# Please Help - Power / Battery after Lightning



## shanangibson (Jul 23, 2011)

Our 2008 Prairie Schooner received an indirect (we think) lightning strike while we were camping (full hoook-ups). We saw extensive St. Elmo's Fire dancing across the ceiling and it killed our fireplace, computer monitor and stereo tuner - but we thought everything else was OK. It took a few hours for the camp's power to come back on and equalize but everything came back on and appeared functional at 3am (AC units, TV, fridge, all circuit breakers and fuses looked good, etc). Returned to camper around 5pm the next day and everything was dead; discovered battery looked fried (heavy corrosion that was not there before). Bought a new battery, cleaned terminals, installed and all seemed fine. We were happy. In the middle of the night we woke up to beeping and the new battery appears dead. So, why would a brand new battery drain so quickly? Why does the camper need the battery if we are using the electric hook-ups (or why would it pull enough to drain it so quickly)? Does this sound like a power source problem (electric hookups), power plug/cord, internal wiring, or something else? We are at a loss and appreciate any help or suggestions. There are very few people who repair RV's where we are and it's not an option to pack up and go home right now. We bought this used and love it, but don't know much about campers. Thanks in advance!


----------



## akjimny (Jul 25, 2011)

Re: Please Help - Power / Battery after Lightning

Hi Shanan and welcome to the RVUSA Forum.  Sounds like your inverter (the thing that changes 120 volt AC shore power to 12 volt DC power to run your RV and charge your battery) took a hit, fried your old battery, and won't charge your new battery.

Your AC, TV, fridge and microwave all work on 120 volt AC and it sounds like that part of your trailer is okay (thank goodness).  Everything else, lights, sensors, monitor panels, etc, work on 12 volt and if your new battery wasn't fully charged before being installed, it would drain down pretty quick.

While your RV is plugged in, check to see if you are getting 13 to 14 volts DC out of your inverter.  If not, you need a new one - and you might want to invest in a surge protector as well, to hopefully prevent a similar occurrence in the future.

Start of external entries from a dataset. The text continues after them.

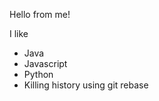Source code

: Hello from me!

I like <Electives></Electives>

* Java
* Javascript
* Python
* Killing history using git rebase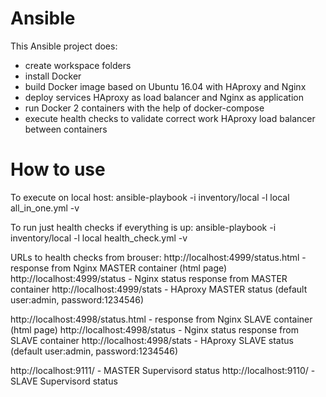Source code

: # Ansible

This Ansible project does:
- create workspace folders
- install Docker
- build Docker image based on Ubuntu 16.04 with HAproxy and Nginx
- deploy services HAproxy as load balancer and Nginx as application
- run Docker 2 containers with the help of docker-compose
- execute health checks to validate correct work HAproxy load balancer between containers


# How to use
To execute on local host:
ansible-playbook -i inventory/local -l local all_in_one.yml -v

To run just health checks if everything is up:
ansible-playbook -i inventory/local -l local health_check.yml -v


URLs to health checks from brouser:
http://localhost:4999/status.html - response from Nginx MASTER container (html page)
http://localhost:4999/status      - Nginx status response from MASTER container
http://localhost:4999/stats       - HAproxy MASTER status (default user:admin, password:1234546)

http://localhost:4998/status.html - response from Nginx SLAVE container (html page)
http://localhost:4998/status      - Nginx status response from SLAVE container
http://localhost:4998/stats       - HAproxy SLAVE status (default user:admin, password:1234546)

http://localhost:9111/            - MASTER Supervisord status
http://localhost:9110/            - SLAVE Supervisord status

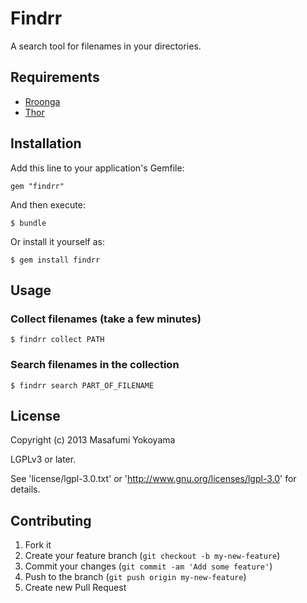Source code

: # Findrr

A search tool for filenames in your directories.

## Requirements

* [Rroonga](http://ranguba.org/)
* [Thor](http://whatisthor.com/)

## Installation

Add this line to your application's Gemfile:

    gem "findrr"

And then execute:

    $ bundle

Or install it yourself as:

    $ gem install findrr

## Usage

### Collect filenames (take a few minutes)

    $ findrr collect PATH

### Search filenames in the collection

    $ findrr search PART_OF_FILENAME

## License

Copyright (c) 2013 Masafumi Yokoyama

LGPLv3 or later.

See 'license/lgpl-3.0.txt' or 'http://www.gnu.org/licenses/lgpl-3.0' for details.

## Contributing

1. Fork it
2. Create your feature branch (`git checkout -b my-new-feature`)
3. Commit your changes (`git commit -am 'Add some feature'`)
4. Push to the branch (`git push origin my-new-feature`)
5. Create new Pull Request
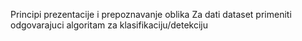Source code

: Principi prezentacije i prepoznavanje oblika
Za dati dataset primeniti odgovarajuci algoritam za klasifikaciju/detekciju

Post back and let us know how you do or if you have any more questions.


----------



## Grandview Trailer Sa (Jul 25, 2011)

Re: Please Help - Power / Battery after Lightning

That is exactly what happened, the charger got fried in the strike.  You will find it in the front storage compartment hanging from the roof of the compartment.  It is a silver box and made by Inteli-Power.  You need to read on it how many amps yours is.  Probably 45, and you need to replace it with the same or higher amps, do not go smaller.  

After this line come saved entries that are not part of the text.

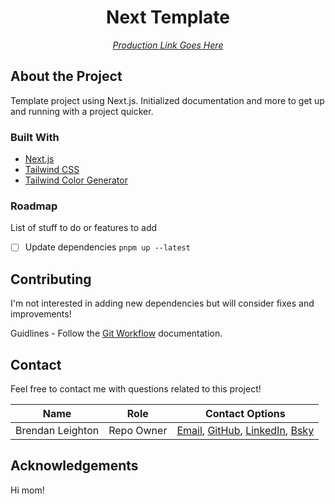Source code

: 
<!-- 
	MARKDOWN LINKS & IMAGES
-->
[varcel_deployment]: https://vercel.com/brendans-projects-b7be8ea1/portfolio/AHaEm1VqFhDH4mdmAn5mEtXSAuAg
[live_app]: https://portfolio-cx5lfirv7-brendans-projects-b7be8ea1.vercel.app/
[git_workflow]: ./docs/GIT_WORKFLOW.md

<!-- 
	PROJECT TITLE
	A name that explains the subject
-->
<div align='center'>
    
# Next Template

*[Production Link Goes Here][live_app]*

</div>

<!-- 
	ABOUT THE PROJECT
	
	1. What does the project do specifically?
	2. Provide context and add links to explainer content a newb would find helpful.
	3. Subsection; A list of features
-->
## About the Project

Template project using Next.js. Initialized documentation and more to get up and running with a project quicker. 

### Built With

- [Next.js](https://nextjs.org/learn)
- [Tailwind CSS](https://tailwindcss.com/)
- [Tailwind Color Generator](https://uicolors.app/create)

<!-- Optional "Built With" technologies - uncomment or delete -->
<!-- 
- [React Typescript Cheatsheet](https://react-typescript-cheatsheet.netlify.app/docs/basic/setup)
- [Lucide Icons](https://lucide.dev/icons/)
- [React Icons](https://react-icons.github.io/react-icons/)
- [Shadcn Theming](https://ui.shadcn.com/docs/theming) 
-->

### Roadmap

List of stuff to do or features to add

- [ ] Update dependencies `pnpm up --latest`

## Contributing

I'm not interested in adding new dependencies but will consider fixes and improvements!

Guidlines - Follow the [Git Workflow][git_workflow] documentation.

## Contact

Feel free to contact me with questions related to this project!

| Name             | Role       | Contact Options                                                                                                                                                                               |
| ---------------- | ---------- | --------------------------------------------------------------------------------------------------------------------------------------------------------------------------------------------- |
| Brendan Leighton | Repo Owner | [Email](br3ndan.l8n@gmail.com), [GitHub](https://github.com/Brendan-Leighton), [LinkedIn](https://www.linkedin.com/in/brendan-leighton/), [Bsky](https://bsky.app/profile/brenzy.bsky.social) |

## Acknowledgements

Hi mom!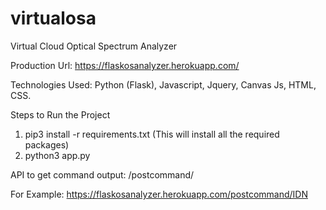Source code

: # virtualosa
Virtual Cloud Optical Spectrum Analyzer

Production Url: https://flaskosanalyzer.herokuapp.com/

Technologies Used: Python (Flask), Javascript, Jquery, Canvas Js, HTML, CSS.

Steps to Run the Project

1. pip3 install -r requirements.txt (This will install all the required packages)
2. python3 app.py

API to get command output: /postcommand/<Command>
  
  For Example: https://flaskosanalyzer.herokuapp.com/postcommand/IDN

You need a battery on the trailer because most of your elec. items actually use 12 volt to work.  The AC, Refer and Water Heater have 12 volt controls and won't work without 12 volts in the trailer.  Also, most of your lights are 12 volt.  In theory those items use the battery to operate and the charger recharges the battery as voltage goes down in the battery.  If you remove the battery, the charger will have to work all the time, and will work the trailer for a while, but it will be overworked and you would have to replace it way earlier than it was designed. 

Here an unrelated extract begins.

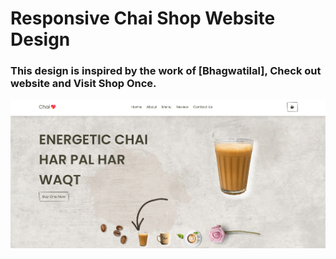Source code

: # Responsive Chai Shop Website Design
### This design is inspired by the work of [Bhagwatilal], Check out website and Visit Shop Once.

![preview img](/preview.png)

Usually the battery protects the charger from a spike in power or strike, sorry yours got it anyway.  Be glad a lot more items did not get damaged.


----------



## LEN (Jul 25, 2011)

Re: Please Help - Power / Battery after Lightning

Does the Inteli-Power have a reset on it? Check that the inverter has 120 volts to it. 

LEN


----------



## Grandview Trailer Sa (Jul 25, 2011)

Re: Please Help - Power / Battery after Lightning

No reset, but it does have 2 fuses that protect it if you hook up the battery backwards (yes that does happen).  It would be a good idea to make sure that the plug is powered...did not think of that.


----------